Da Salle was a far bigger and more dangerous enemy. I felt we should plan our approach together, I wanted to help Kaya but she was adamant.
“I will do it alone, working the way I’ve always worked. This is how it must be,” she said firmly. “I can feel it’s right. This is what I was always supposed to do.”
I thought of what Bee had said to me about Da Salle being too big now to be taken down. Was this the next cycle? Was Da Salle and his power circle going to take over the world, subject the world to misery again? If so, he couldn’t allow Kaya and the occillite to remain. They would have to be removed.
“Once he is out of the way, we can be together,” Kaya said. “But now, I don’t have a choice.”
I hardly recognized her, the way she spoke all of a sudden. She was like one of the ancient warrior women I had heard of. She put the pendant around her neck and it seemed to glow darkly as it came into contact with her skin. I realized this was who she was meant to become, what the medicine man had meant with her coming full circle.
I went back to the castle, my senses heightened by the threat of imminent danger.
I was so pre-occupied that I didn’t notice Simon waiting for me outside as I arrived.
“Hello, dear brother,” he said.
He was dressed flamboyantly, as usual, in an embroidered coat with a silk scarf around his neck.
“You’ve been difficult to get a hold of,” I said, wondering what brought him here. I had tried calling him over the past few days, never getting an answer from him.
“I’ve been waiting for the right time,” he said, slowly. I could hear the violence underneath his words. Finally, he was challenging me outright.
“And the time is now?” I asked nonchalantly.
“Indeed.”
He moved quickly, but I was faster, jumping out of the way. He came after me again and this time, he had me on the ground, his claws around my neck. His face was distorted with hatred and bloodlust.

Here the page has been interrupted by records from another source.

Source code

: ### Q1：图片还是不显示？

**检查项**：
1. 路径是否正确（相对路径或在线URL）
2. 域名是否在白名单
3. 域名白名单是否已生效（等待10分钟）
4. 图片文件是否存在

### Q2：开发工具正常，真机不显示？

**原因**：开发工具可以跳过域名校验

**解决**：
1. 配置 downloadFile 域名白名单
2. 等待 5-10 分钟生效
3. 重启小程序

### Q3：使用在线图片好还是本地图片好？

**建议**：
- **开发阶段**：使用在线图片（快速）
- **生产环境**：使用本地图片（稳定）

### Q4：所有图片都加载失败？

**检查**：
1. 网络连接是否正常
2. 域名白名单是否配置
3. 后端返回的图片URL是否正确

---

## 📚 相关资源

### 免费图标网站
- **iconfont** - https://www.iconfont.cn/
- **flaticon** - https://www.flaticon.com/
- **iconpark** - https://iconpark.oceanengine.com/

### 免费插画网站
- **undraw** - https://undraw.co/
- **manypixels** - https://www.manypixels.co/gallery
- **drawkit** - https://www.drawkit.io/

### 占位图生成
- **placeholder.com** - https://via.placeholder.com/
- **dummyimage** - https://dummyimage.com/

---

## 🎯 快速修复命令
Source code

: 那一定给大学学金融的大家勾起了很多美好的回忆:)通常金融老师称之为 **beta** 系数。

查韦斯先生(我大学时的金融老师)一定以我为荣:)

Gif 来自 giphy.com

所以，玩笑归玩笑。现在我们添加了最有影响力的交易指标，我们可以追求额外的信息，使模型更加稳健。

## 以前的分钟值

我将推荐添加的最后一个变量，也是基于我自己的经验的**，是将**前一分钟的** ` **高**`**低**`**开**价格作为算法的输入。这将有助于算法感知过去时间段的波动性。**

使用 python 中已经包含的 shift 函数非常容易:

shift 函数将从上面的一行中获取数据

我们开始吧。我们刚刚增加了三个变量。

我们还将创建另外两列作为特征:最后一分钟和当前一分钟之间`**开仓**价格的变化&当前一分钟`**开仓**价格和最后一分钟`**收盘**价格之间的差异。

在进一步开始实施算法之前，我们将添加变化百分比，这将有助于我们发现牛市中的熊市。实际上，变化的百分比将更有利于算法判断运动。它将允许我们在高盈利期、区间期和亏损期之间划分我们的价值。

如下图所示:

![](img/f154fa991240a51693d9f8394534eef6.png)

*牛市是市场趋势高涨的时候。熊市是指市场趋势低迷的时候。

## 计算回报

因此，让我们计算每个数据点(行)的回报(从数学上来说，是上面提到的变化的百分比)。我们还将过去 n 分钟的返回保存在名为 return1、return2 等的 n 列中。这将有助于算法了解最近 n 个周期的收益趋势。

I could see how long he had been wanting to kill me and how badly he wanted to do it himself.
“Your time is over, little brother,” he spat at me. “Now, it is my turn.”
I couldn’t speak as he tightened his grip on my throat. He was so much older and stronger than me and I had little time left to outsmart him. Fortunately, I had Kaya’s t-shirt in my pocket. I had put on gloves to handle it, aware of the incredible risk I took but I’d had a feeling it could come in useful and she had not objected to me taking it.
I now took the t-shirt and rubbed it in Simon’s face.
He gave a shriek of horror and fell back, taking his hands from my neck as he tried to get the cloth with the traces of occillite off his face. I had very little time, grabbing my custom-made pistol with the silver bullets, pointing it at his heart and pulling the trigger.
Simon fell down, an expression of shock on his face.
He had not expected this.
“You won’t… win,” he muttered. “She… has to die.”
“What?” Did he mean Kaya?
“She is too… strong. Her child…rule…all worlds.”
These were Simon’s last words. I had to burn the body to ensure he was not able to regenerate. I carried Simon into the woods, then set fire to his body. I stood back and watched it burn, feeling the weight of my actions, the taking of a life, even though I’d had no choice.
I pondered his words, finally understanding that it was Kaya that Da Salle was after. The powerful female line, going back to her mother, the Native American witch who had fled with what could be the last occillite her tribe had. Did Da Salle have a vision that she was going to come for him? Had he tried to get rid of her before?
All of this struck me as likely.
I needed to help Kaya. No matter how powerful she was. I couldn’t let her walk into all of this alone.